Brief Interventions: An Introduction
A brief intervention is a short interaction with a patient that targets small cognitive and/or behavioral changes.
Brief interventions can be done in a single session or there may be several across multiple sessions. BIs are patient-centered and target motivating a patient toward behavioral change through non-judgmental, open-ended questioning.
Common Elements of Brief Interventions
There are several components that are common to most brief interventions:
- Focus on substance use and related problems, specifically patients with problematic or at-risk use.
- Can be done in a minimal amount of time (ranging from 5–15 minutes in length).
- Are NOT intended to treat those who may have a substance use disorder diagnosis
- Do not take the place of specialized addiction treatment but can be used to encourage those with more serious substance use problems to accept specialized assessment or treatment..

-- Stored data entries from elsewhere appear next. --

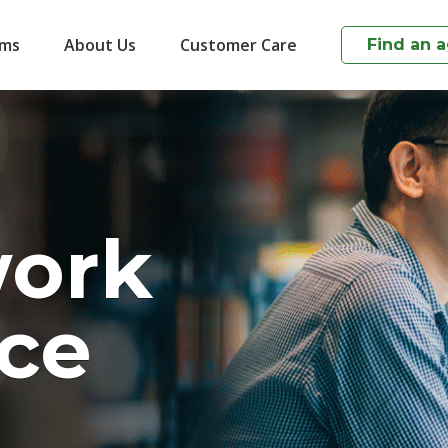
ims
About Us
Customer Care
Find an 
work
ce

Specifically brief interventions focus on motivating patients to adopt healthier behaviors by
- Helping the patient to perceive his/her use as putting him/her at risk for negative health and social consequences by presenting factual information in a non-judgmental manner.
- Exploring variables in the patient’s life which reinforce the unhealthy behavior and identify variables which may promote positive change.
- Eliciting specific beneficial behavior changes acceptable to the patient. By asking the patient for suggestions for what they would be willing to try and what steps they might take to reduce their use or to otherwise address the identified problem, they will be more likely to adopt those changes.
- Agreeing upon a follow-up plan. Getting a patient to “say yes” and agree to next steps is a key component of getting them to actually take those steps.
In the end, brief interventions are as much about how you interact with your patients as they are about what you interact about. The overarching approach is to provide information, encouragement, and support in a non-judgmental, clear, and supportive manner.
Asking questions, understanding the patients’ perspective (in large part so they come to understand it better themselves as well!), and acting as a guide is more conducive to a BI approach than directive and authoritarian approaches (“Do this and you will be much better off” simply is not effective with behavioral change).
With BI, we acknowledge patient autonomy/responsibility in making positive changes and we build a partnership in working toward healthier behaviors.